Hey guys, we are having the same issues I spoke of earlier in this post only now it is on a larger scale. We are having extreme difficulty establishing a stable VME backplane with all 6 CPUs powered up and running. We do have new hardware, but the new 2105 processors we have chew up 2 slots due to a wider faceplate. Because of this, the CPU's cannot be installed in the VME backplane in consecutive slots. Should this matter? It appears to, as we have only been able to get the rack to work with 1 of these guys installed, and that is only when the new 2105 with the wide face is installed at the far rightmost slot used. We're thinking that there has got to be a way for these to work without them being installed in consecutive slots starting from the far left, but have been unable to determine how. Any input is appreciated.

A worried little worker....

Russ

Put the CPUs back where you found them!!!!

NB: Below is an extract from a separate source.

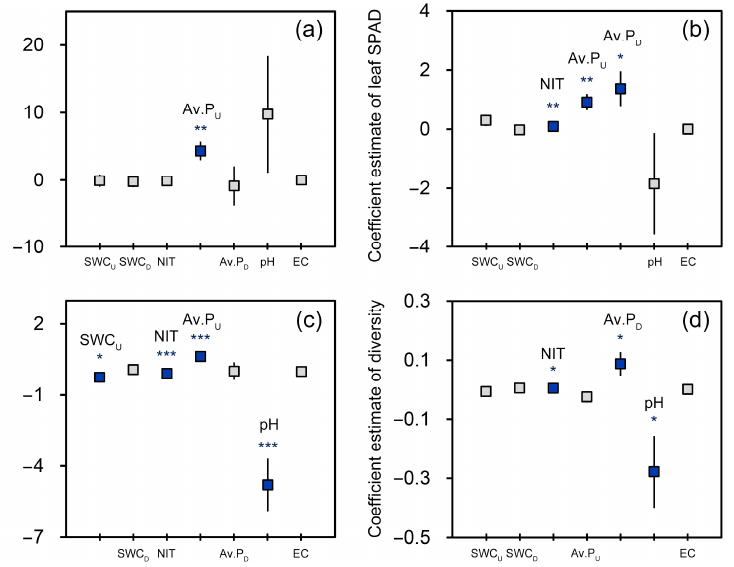
Figure 5. Relationship between growth indices of P. australis and soil properties. The coefficient estimate of plant height ( a , AIC = 475.2, R 2 = 0.56), leaf SPAD value ( b , AIC = 328.2, R 2 = 0.69), biomass ( c , AIC = 285.8, R 2 = 0.63) and vegetation diversity ( d , AIC = 81.79, R 2 = 0.64) effect sizes with ± 95% confidence intervals, while accounting for the random effect of soil properties tested using the linear mixed-effects model. Mean coefficient estimates are significant if their 95% confidence intervals did not contain 0. Negative or positive trend values indicate temporal decrease or increase, respectively. *, p < 0.05. **, p < 0.01. ***, p < 0.001. SWC U , soil water content in the upper layer (0–40 cm). SWC D , soil water content in the deeper layer (40–100 cm). NIT, soil NO 3 − contents. Av. P U ,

The VME back plane has a priority scheme that allows only one bus master to access the bus at a time. Only the slots where the bus masters go will be jumpered or wire wrapped to support priority arbitration. Therefore you must put the bus masters back where you found them. Some bus masters may need to be a higher priority than the rest so you should make sure these go back in the high priority slots. It is best to put the bus masters back exactly as you found them.

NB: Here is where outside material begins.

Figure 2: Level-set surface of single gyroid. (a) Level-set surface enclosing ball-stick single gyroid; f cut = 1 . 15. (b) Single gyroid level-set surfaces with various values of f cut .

Yes, usually it was the left slots that had high priority.

Thanks Peter

We have made some progress. We concluded Friday that we were not going to be able to create a valid system with the new processors and the old VME backplane. We did have a newer style 16 slot VME backplane, so we opted to move to it. This backplane did have dip switches to allow for CPU's to be placed at random. The system has been stable for about 4 days, but we have called in one of the hardware developers from Siemens to take a closer look at our problems. The real fear for us has not been the idea of a failure, it has been the failure mode. It appeared as though data to and from the global addresses was not being relayed correctly, and real world I/O which was stable in a particular state appeared to be changing at random in the "A" processor. Naturally this caused the erratic and unpredictable behavior, which has us worried how to prevent this from happening again. We were lucky that the only things affected were conveyors and fans and that no oven loops or solvent pumps were triggered. I'll post more as we learn over the next couple of weeks.

Russ

Russ,
If you use PLC WorkShop for Siemens 505 from FasTrak SoftWorks, Inc. for your programming software, feel free to contact FasTrak for support on some of these questions. We know the hardware very well.

We used the 565 and started having problems with the backplane. This continued to get worse.

We fought this untill we upgraded to S7. You may just need to do some cleaning, the contacts get bad on the old systems.